For nearly two years, legislators have known that a “fiscal cliff,” the point at which temporary revenue would expire, was on the horizon. The cliff is a result of the legislature approving short-term revenue measures without passing long-term reforms that provide stability and predictability to the state. After six legislative sessions, no real reform measure has made its way to the governor’s desk. As Gov. Edwards says, “you shouldn’t have to dangle your toes off the cliff to know it’s there.”
In 2016, the legislature created a bipartisan task force of elected officials, community and business leaders, and economists who set out to study the state’s budget practices and tax structure. Over the course of the year, the task force spent more than 120 hours examining the state’s finances before submitting a list of reasonable and responsible recommendations to the legislature.
After traveling the state from the summer of 2017 through the fall of 2017, Gov. Edwards submitted a detailed plan to address the fiscal cliff that mirrored the recommendations of this bipartisan task force. The release of the plan was meant to jumpstart negotiations with House members who routinely stand in the way of real reform. Despite having spent the months following the 2017 legislative sessions engaged in their own closed door meetings around the state and publicly stating they would engage in this process, House members still have not put forth a plan of their own. With the deadline to call a special session quickly approaching and House members seemingly only interested in playing politics, the people of Louisiana should demand answers to important questions such as:
- How do House Republicans propose we do to avoid the fiscal cliff?

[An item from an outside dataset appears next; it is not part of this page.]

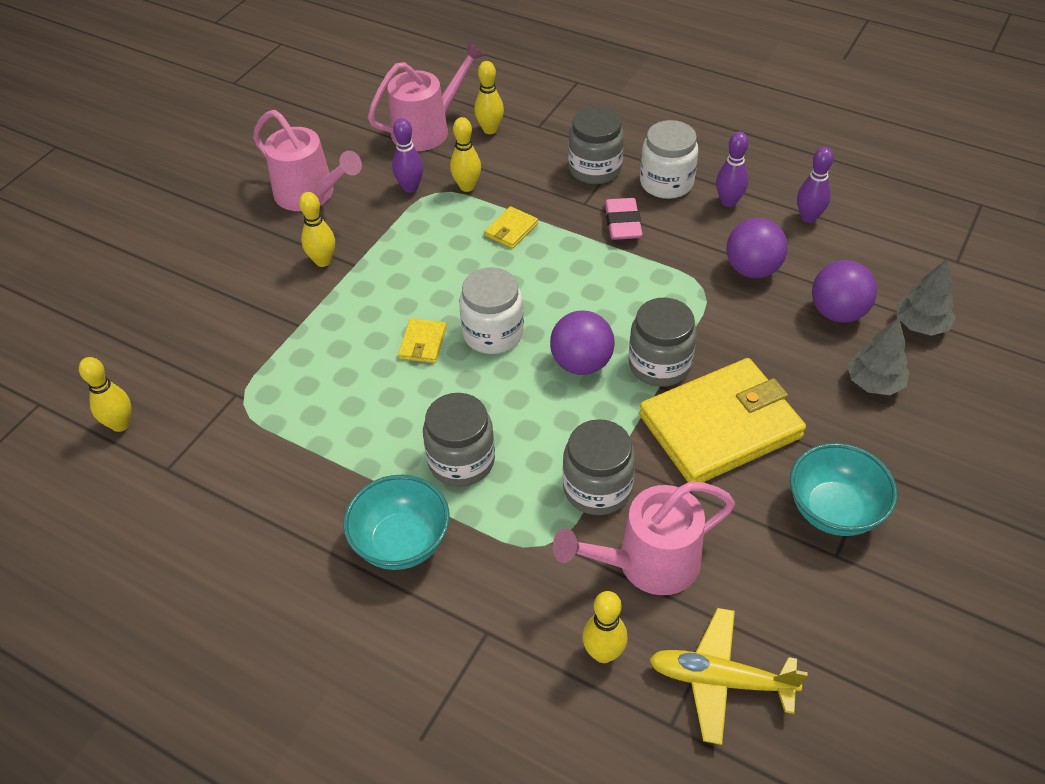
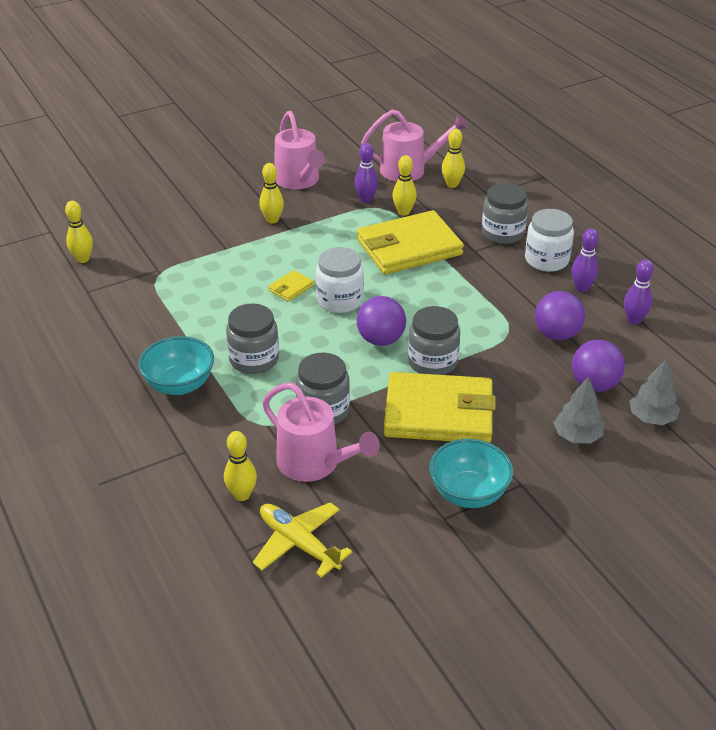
camera: 30 degrees right, 10 degrees down
(511, 230) = (409, 247): yellow wallet -> yellow wallet, size x2.47
(622, 223) = (490, 272): pink eraser -> none
(647, 563) = (315, 463): pink watering can -> pink watering can turned 150 degrees counterclockwise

- If they aren’t satisfied with Gov. Edwards’ plan, will they submit a plan of their own?
- Without action from the legislature, $1 billion of the state’s $3 billion in discretionary spending will have to be cut before July 1, 2018. Are the people of Louisiana to assume that, given the lack of alternative plan offered to avoid the fiscal cliff, the House Republican plan is to have us go over the cliff? If so, what specific cuts are these House members willing to impose on the people of Louisiana if they will not replace the revenue we’re losing?
Look how far we’ve come since the first special session in 2016, when the governor and lawmakers grappled with a $2 billion shortfall left over from the previous administration:
- Unemployment is at 4.7% – its lowest point since May 2008
- Higher education avoided being cut for the first time in a decade, and more importantly, we’re seeing dramatic increases in the number admissions requests for our universities and technical colleges for next fall.
- The last fiscal year ended with a budget surplus of more than $120 million, and for the first time in at least eight years, the state has not faced any mid-year budget cuts.